I had noticed the decor featured the class of clientele that the “Three Wolves” in Cairns was trying to attract.  I hope I posed in a suitably supercilious manner.  To serve bourbon, the barmen torched a piece of specially imported American cedar then upended the glass onto it to ‘smoke the glass’, before pouring the bourbon.  Quite theatrical and of dubious benefit.  There was music playing at a level that one had to speak up to be heard by even the person next to you.  This jacked up the volume until only bellowing in your companion’s ear could be understood unless one was adept at lipreading.  This broke up party conversations into one on one conversations.  I discovered what I had been missing for the last couple of decades in the social scene.  Not much, though it was intensely interesting as a social study.

My real excitement in going down to Cairns was finding a 2 bearing, 4 pole, 240v AC, single phase, 3.5 KVA generator.  I don’t suppose you get quite the same thrill as I do hearing those specs.  This was the machine I had tried to get 35 years ago to be told it was out of production.  It is old and battered outside, but looks much better inside.  The old man who had this machine lived in an industrial shed with basic living quarters on a mezzanine floor above.  His superb and crowded workshop was devoted to making fully working models of say a wreck recovery vessel for the delight of kids.  He and I were kindred spirits and I offered him $200 for the generator.  He didn’t even bargain and loaded me up with other stuff like 20 kg of welding rods, 30 kg of assorted bolts, springs etc.  A very generous man.


  1. Raewyn Belson says:

    Good to know you are better Paul.Fascinating read always and thrilled to know my Granddaughter that young lady from Canada, got to see the Cassowary and other delights at Possum. “Three Wolves” was also a fun experience for me when there with Martin. If I close my eyes I can sometimes relive the joy that The Wet Tropics bring. My family always treat me to adventures and Black Bean at Possum Valley being the highlight. Please look after yourself now you have Grand babies to care for too.
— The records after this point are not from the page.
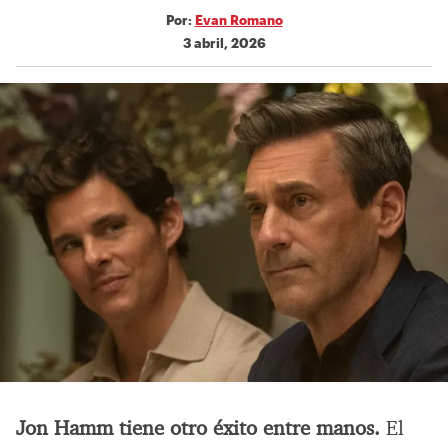
Por:
Evan Romano
3 abril, 2026
Jon Hamm tiene otro éxito entre manos.
El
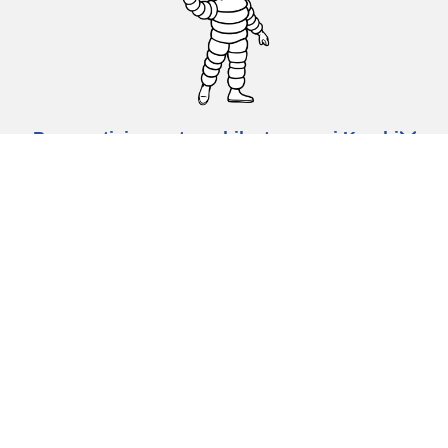
Pneumatici za automobile, terence i Kombi
vozila
Dileri
Podrška
Politika privatnosti
Uslovi korišćenja
Politika kolačića
Ovlašćeni centar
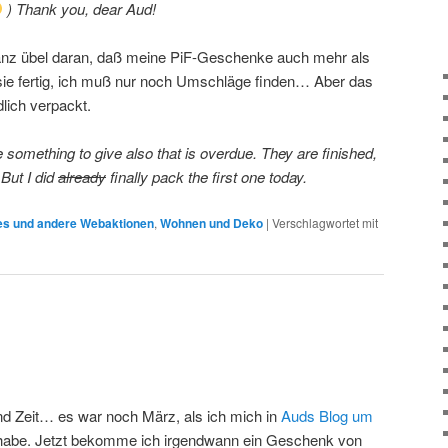
) Thank you, dear Aud!
ganz übel daran, daß meine PiF-Geschenke auch mehr als
nd sie fertig, ich muß nur noch Umschläge finden… Aber das
lich verpackt.
 something to give also that is overdue. They are finished,
But I did
already
finally pack the first one today.
s und andere Webaktionen
,
Wohnen und Deko
|
Verschlagwortet mit
end Zeit… es war noch März, als ich mich in
Auds Blog um
abe. Jetzt bekomme ich irgendwann ein Geschenk von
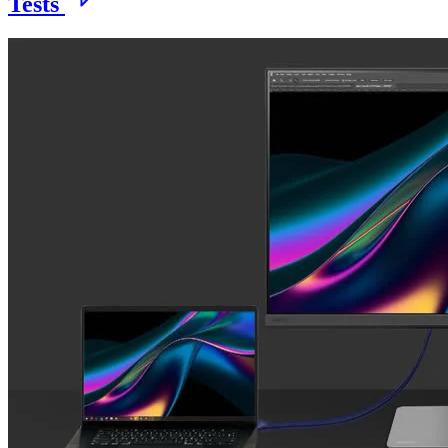
Tests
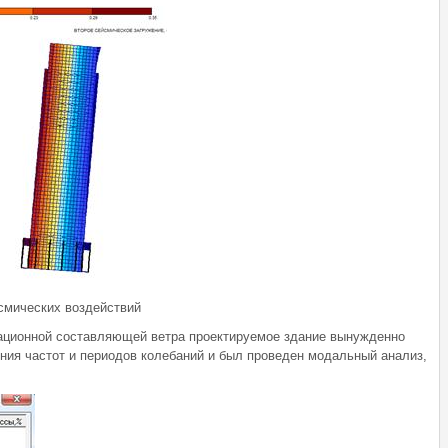
смических воздействий
ационной составляющей ветра проектируемое здание вынужденно
ения частот и периодов колебаний и был проведен модальный анализ,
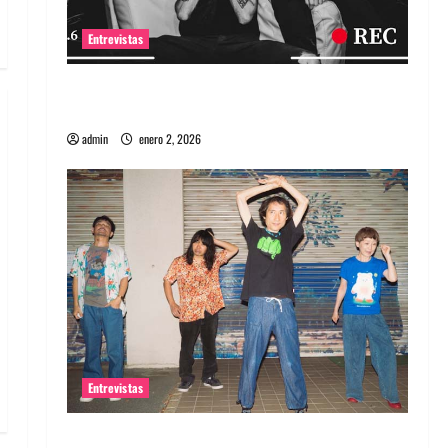
Entrevistas
Entrevista a banda portuguesa Maquina:
Directo y visceral
admin
enero 2, 2026
Entrevistas
Entrevista a la banda japonesa Zoobombs: Una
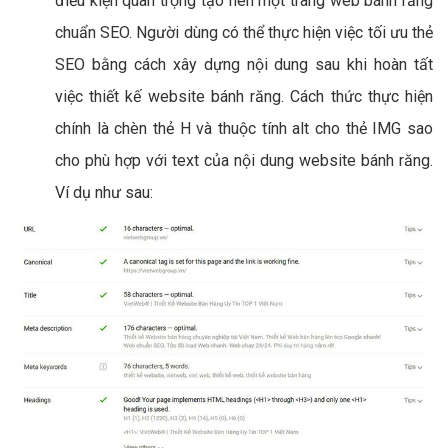
điều kiện quan trọng tạo nên một trang web bánh răng
chuẩn SEO. Người dùng có thể thực hiện việc tối ưu thẻ
SEO bằng cách xây dựng nội dung sau khi hoàn tất
việc thiết kế website bánh răng. Cách thức thực hiện
chính là chèn thẻ H và thuộc tính alt cho thẻ IMG sao
cho phù hợp với text của nội dung website bánh răng.
Ví dụ như sau:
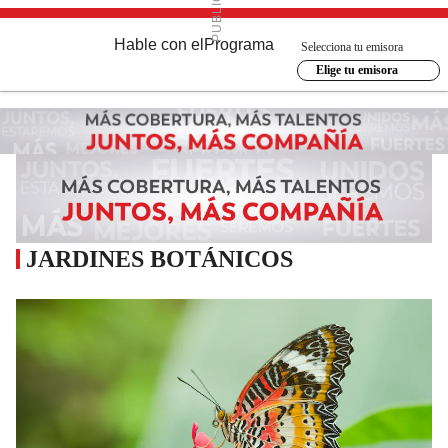
Hable con el
Programa
Selecciona tu emisora
Elige tu emisora
JARDINES BOTÁNICOS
Thank you for the hospitality you show to everyone.

  2. Ingrid says:

    Hi. What an entertaining read ( as usual). Glad you are better. I have had Possum Valley on my mind lately particularly the sauna!! I am working on my last assignment for the semester woo hoo and closely watching vacancies section…

    • Thank you Ingrid. You will be pleased to hear that I have totally rebuilt the sauna stove from scratch. Actually, not built from scratch, but a much more substantial sheet of steel 1.2m by 1.7m and 6mm thick. Today was it’s inaugural use and I’m awaiting feedback from the guests.